Comme on le voit, si les raisons de généraliser l'enseignement précoce des langues étrangères en Europe sont nombreuses, il ne faut pas négliger certains dangers potentiels dont celui de l'hégémonisme de l'anglais qui relèverait plus de l'appauvrissement que de l'enrichissement. Il ne faut pas oublier que de tout temps les langues ont été un enjeu politique de grande importance et que chaque politique linguistique avait des motivations bien précises dont, notamment, la colonisation. La question cruciale que l'on doit se poser aujourd'hui est de savoir si c'est réellement le multilinguisme que l'on recherche en Europe ou un bilinguisme risquant, à terme, d'aboutir à un monolinguisme.

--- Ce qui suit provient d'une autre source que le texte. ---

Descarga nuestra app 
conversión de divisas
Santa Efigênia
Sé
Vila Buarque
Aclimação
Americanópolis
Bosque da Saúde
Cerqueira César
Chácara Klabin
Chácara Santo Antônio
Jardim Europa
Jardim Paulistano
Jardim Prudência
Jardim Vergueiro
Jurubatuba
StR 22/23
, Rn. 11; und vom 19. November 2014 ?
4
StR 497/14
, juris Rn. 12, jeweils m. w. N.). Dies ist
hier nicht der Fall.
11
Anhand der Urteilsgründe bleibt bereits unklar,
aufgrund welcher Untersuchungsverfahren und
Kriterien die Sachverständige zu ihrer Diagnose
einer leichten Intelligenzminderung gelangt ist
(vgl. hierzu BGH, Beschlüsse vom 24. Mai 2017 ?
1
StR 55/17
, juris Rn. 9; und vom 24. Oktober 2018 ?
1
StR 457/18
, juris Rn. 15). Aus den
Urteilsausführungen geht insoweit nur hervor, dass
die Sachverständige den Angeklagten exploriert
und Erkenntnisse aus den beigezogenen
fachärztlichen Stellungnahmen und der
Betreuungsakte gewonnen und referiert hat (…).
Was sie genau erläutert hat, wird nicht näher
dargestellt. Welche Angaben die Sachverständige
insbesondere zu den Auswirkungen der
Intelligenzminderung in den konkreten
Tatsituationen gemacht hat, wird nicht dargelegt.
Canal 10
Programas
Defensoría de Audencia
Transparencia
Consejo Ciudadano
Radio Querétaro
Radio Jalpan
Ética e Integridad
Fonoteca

Un bilinguisme composé d'une langue vernaculaire (la langue nationale) et d'une langue véhiculaire (l'anglais) pourrait rapidement mener à la disparition de la première comme cela a déjà été le cas pour le gaulois, le parthe et de nombreuses autres langues de peuples anciens.

Mais il s'agit là d'un autre sujet qui est celui du bilinguisme, voire du trilinguisme au sein de l'Union Européenne. Nous aurons l'occasion lors d'un prochain rendez-vous de nous pencher sur la question.